Faerie Tales, edited by Martin H. Greenberg and Russell Davis (DAW, 2004)

There are days when I’m frankly amazed at the continuing ability of writers to wring new and interesting material from the oft-mined theme of “fairy tales.” After all, we’ve been telling and retelling them for centuries, updating the settings to fit the era, and still, there’s no end in sight to possible permutations. Take this new anthology, for instance. The theme is simple; the ways in which the authors fulfill their mandate are quite varied. Some of the authors stick fairly close to the source material, while others offer up twists that are almost too bizarre to believe. But they’re still fairy tales at heart. Tales of the unearthly, immortal, capricious magical beings that have haunted our dreams and inspired our stories for as long as we can remember.
Unsurprisingly, Charles de Lint, best known for his continuing sequence of urban fairy tales set in the fictional North American city of Newford, is present. “Sweet Forget-Me-Not” touches upon one of his earlier stories, revisiting the odd phenomenon known as the gemmin, fey creatures that stick around long enough to experience the stories and memories of a place before moving on. A young man, alienated by his peers for his ethnic origins, finds love and acceptance with the gemmin, only to have to make a hard choice in the end. I’m never disappointed with de Lint’s stories; even when it looks like he’s repeating himself, he’s still full of surprises.

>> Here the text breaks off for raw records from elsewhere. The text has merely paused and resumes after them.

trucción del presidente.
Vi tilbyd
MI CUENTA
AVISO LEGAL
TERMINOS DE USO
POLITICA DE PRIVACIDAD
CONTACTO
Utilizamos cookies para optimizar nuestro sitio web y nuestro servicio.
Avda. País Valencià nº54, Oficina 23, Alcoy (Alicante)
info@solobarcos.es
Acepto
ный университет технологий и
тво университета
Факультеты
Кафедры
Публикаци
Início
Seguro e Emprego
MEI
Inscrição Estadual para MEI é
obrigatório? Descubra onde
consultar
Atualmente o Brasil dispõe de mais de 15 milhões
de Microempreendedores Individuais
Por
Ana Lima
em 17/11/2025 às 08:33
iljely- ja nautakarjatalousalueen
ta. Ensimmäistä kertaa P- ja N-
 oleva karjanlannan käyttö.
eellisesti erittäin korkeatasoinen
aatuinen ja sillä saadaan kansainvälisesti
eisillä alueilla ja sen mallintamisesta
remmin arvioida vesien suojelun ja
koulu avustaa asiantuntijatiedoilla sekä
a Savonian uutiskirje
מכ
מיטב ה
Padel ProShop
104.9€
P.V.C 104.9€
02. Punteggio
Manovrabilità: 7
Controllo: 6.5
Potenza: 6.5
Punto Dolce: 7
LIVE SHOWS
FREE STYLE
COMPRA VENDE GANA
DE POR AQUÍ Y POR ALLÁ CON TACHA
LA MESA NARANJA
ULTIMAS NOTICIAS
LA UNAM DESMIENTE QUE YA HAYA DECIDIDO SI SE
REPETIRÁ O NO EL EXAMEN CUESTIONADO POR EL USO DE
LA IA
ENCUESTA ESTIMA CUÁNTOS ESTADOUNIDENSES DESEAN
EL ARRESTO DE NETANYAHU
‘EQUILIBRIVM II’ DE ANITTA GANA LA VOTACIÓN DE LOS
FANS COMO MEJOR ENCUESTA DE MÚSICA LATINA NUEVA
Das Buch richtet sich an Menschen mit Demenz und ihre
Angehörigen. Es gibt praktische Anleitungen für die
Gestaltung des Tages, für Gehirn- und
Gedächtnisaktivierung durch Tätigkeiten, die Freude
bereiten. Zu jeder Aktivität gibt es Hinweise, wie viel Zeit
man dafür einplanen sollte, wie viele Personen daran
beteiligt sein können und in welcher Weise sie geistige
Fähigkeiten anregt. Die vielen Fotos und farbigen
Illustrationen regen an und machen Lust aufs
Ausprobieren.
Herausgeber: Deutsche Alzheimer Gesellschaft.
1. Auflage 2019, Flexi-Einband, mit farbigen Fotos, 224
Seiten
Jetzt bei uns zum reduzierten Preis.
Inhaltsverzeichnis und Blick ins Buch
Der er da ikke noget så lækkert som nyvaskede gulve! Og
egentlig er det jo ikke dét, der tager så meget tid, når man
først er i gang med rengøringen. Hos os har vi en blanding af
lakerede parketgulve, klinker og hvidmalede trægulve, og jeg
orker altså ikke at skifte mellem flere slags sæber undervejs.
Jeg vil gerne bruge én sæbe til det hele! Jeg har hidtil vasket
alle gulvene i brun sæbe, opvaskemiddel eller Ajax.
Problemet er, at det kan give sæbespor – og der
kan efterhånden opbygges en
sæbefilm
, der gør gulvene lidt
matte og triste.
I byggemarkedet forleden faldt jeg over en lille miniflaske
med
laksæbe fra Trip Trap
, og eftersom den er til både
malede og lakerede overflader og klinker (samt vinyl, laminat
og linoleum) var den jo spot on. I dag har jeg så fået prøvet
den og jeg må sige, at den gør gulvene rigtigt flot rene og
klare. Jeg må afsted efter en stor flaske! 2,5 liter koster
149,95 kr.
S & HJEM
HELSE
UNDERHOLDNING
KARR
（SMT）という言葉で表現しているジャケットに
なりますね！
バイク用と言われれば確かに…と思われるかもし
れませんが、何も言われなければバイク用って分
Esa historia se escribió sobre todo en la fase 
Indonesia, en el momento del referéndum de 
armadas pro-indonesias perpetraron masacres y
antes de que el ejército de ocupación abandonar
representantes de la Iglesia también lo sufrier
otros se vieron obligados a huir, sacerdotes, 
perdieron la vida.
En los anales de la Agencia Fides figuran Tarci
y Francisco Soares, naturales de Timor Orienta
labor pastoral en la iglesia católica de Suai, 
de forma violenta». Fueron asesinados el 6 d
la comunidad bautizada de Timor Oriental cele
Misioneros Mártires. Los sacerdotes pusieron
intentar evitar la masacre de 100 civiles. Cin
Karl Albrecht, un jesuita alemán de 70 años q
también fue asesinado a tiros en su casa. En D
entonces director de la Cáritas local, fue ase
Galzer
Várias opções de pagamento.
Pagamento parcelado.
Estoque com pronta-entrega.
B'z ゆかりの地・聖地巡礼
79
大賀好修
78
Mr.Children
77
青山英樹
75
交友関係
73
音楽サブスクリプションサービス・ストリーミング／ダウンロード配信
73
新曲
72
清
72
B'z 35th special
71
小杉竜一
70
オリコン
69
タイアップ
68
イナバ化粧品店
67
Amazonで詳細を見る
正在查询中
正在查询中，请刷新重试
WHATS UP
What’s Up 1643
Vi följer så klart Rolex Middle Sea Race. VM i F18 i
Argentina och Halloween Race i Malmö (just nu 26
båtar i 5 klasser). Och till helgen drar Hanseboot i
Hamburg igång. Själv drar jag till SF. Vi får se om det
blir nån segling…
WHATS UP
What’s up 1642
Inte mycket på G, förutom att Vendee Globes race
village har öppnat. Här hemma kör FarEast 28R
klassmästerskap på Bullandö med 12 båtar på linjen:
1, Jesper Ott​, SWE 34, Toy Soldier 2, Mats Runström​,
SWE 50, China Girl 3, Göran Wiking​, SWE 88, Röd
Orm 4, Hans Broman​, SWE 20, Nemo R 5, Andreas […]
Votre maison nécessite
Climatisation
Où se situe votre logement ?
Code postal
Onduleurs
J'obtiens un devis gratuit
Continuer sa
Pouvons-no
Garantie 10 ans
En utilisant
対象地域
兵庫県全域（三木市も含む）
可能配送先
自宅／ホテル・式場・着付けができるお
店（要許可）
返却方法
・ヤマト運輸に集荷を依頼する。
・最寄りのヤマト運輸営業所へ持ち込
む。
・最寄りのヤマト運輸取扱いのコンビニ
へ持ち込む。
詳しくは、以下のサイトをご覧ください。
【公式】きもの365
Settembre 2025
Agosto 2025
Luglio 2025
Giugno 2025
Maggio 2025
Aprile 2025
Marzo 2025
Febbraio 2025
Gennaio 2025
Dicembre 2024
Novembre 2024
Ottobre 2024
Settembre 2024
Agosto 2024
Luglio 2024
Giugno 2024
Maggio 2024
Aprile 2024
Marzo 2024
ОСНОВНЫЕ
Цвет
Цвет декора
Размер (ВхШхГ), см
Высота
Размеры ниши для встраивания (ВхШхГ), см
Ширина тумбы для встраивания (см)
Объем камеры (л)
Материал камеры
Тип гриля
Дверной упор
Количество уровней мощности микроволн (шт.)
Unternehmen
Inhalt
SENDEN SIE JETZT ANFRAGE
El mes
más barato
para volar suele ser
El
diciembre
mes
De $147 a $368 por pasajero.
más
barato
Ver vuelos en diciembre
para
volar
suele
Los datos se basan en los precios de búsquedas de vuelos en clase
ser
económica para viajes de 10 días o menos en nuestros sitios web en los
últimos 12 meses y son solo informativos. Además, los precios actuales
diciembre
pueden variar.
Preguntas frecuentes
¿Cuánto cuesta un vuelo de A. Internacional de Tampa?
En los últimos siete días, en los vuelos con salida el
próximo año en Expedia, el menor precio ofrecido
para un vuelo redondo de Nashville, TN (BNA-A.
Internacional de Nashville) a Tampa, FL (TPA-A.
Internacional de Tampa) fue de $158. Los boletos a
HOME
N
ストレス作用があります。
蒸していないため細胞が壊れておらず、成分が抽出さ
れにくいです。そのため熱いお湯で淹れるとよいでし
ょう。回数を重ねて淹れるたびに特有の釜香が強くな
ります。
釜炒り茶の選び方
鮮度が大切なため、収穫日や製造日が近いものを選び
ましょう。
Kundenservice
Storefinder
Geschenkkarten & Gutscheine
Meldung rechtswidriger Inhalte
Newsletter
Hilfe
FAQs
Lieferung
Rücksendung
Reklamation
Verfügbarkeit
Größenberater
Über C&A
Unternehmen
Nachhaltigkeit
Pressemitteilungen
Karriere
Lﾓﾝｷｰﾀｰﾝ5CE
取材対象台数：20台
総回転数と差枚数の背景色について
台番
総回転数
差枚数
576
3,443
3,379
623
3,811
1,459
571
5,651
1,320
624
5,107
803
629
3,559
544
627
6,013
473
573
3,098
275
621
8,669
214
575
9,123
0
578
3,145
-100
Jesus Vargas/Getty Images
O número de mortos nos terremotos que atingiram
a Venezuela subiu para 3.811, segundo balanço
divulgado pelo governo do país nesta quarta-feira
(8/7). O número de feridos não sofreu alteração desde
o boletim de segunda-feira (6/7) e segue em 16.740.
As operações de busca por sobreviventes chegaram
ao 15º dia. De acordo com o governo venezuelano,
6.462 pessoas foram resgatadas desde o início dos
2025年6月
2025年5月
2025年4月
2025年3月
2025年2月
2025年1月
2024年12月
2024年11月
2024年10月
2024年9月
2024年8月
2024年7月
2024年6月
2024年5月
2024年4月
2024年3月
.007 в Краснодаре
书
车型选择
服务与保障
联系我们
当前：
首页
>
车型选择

Kristine Kathryn Rusch gives us “Judgement,” a poignant piece set in the days after World War II, during the Nuremberg Trials. An immortal cut off from his home finally sees a chance to return, but what he’s learned of the mortal world may have changed him forever … and change is the one thing his people cannot abide.
In Sarah Hoyt’s “Yellow Tide Foam,” a new drug is sweeping the streets. Tantalizing and dangerous, it quite literally takes its users out of their world, but what’s in it for the fairies who deal it? Tanya Huff produces a new take on the old “Tam Lin” story (one of my favorites) in “He Said, Sidhe Said.” A Faerie queen takes a mortal lover, but the heroes of the modern world have changed since the last time such a thing was done. Is Faerie ready for skateboards?
James Fiscus is one of those who’s taken the original material and gone somewhere utterly new with it. In “A Very Special Relativity,” fairies and space travel combine for an unusual tale of debt and repayment. Adam Stemple, on the other hand, sticks to the basics with a slightly updated version of a changeling story in “A Piece of Flesh,” in which a teenage girl discovers an unsettling truth about her new baby brother. Jane Lindskold returns to the world of the athanor, immortal beings that have inspired myth and legends throughout human history, in “Witches’-broom, Apple Soon.” The intelligent coyote pup Shahrazad is back, and it’s up to her to protect the secrets of her home from an overly-intrusive human. Fans of Changer and Legends Walking will be pleased at even this brief return to the fascinating setting.
Stories by Elizabeth Ann Scarborough, Michelle West, Wen Spencer, Tim Waggoner, and John Helfers round out the even dozen stories in this book. Overall, I was impressed at the range and quality to be found here; obviously, the well is nowhere near dry as far as fairy tales go.